→ **What the task requires**: Transcribe the records below exactly, from their first line through the line containing "543 175 55.11". Omit every line after it.

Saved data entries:

*** Begin section ***

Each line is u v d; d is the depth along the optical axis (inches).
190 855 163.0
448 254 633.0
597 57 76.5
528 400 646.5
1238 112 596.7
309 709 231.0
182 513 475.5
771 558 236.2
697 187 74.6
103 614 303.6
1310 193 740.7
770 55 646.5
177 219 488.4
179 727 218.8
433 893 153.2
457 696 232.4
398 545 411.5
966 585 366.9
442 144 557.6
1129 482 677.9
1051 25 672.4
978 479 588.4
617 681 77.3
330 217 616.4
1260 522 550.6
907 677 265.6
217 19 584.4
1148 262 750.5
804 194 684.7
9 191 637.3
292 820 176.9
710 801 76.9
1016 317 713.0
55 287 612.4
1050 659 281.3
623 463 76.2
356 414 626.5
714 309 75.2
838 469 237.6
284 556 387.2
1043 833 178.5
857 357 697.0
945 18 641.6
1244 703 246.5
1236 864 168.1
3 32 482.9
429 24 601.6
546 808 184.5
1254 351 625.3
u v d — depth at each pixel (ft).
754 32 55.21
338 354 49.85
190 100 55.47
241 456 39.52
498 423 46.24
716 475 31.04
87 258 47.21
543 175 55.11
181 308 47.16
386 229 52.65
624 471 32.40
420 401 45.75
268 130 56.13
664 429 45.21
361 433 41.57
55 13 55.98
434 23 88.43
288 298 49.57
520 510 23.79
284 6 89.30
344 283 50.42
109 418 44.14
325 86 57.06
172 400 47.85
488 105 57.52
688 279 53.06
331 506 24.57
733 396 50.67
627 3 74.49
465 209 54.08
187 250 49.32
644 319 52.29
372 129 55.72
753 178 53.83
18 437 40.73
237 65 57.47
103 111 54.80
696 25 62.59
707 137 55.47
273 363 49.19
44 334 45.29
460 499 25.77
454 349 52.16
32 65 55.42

*** End section ***

→ **Response to the task**:
Each line is u v d; d is the depth along the optical axis (inches).
190 855 163.0
448 254 633.0
597 57 76.5
528 400 646.5
1238 112 596.7
309 709 231.0
182 513 475.5
771 558 236.2
697 187 74.6
103 614 303.6
1310 193 740.7
770 55 646.5
177 219 488.4
179 727 218.8
433 893 153.2
457 696 232.4
398 545 411.5
966 585 366.9
442 144 557.6
1129 482 677.9
1051 25 672.4
978 479 588.4
617 681 77.3
330 217 616.4
1260 522 550.6
907 677 265.6
217 19 584.4
1148 262 750.5
804 194 684.7
9 191 637.3
292 820 176.9
710 801 76.9
1016 317 713.0
55 287 612.4
1050 659 281.3
623 463 76.2
356 414 626.5
714 309 75.2
838 469 237.6
284 556 387.2
1043 833 178.5
857 357 697.0
945 18 641.6
1244 703 246.5
1236 864 168.1
3 32 482.9
429 24 601.6
546 808 184.5
1254 351 625.3
u v d — depth at each pixel (ft).
754 32 55.21
338 354 49.85
190 100 55.47
241 456 39.52
498 423 46.24
716 475 31.04
87 258 47.21
543 175 55.11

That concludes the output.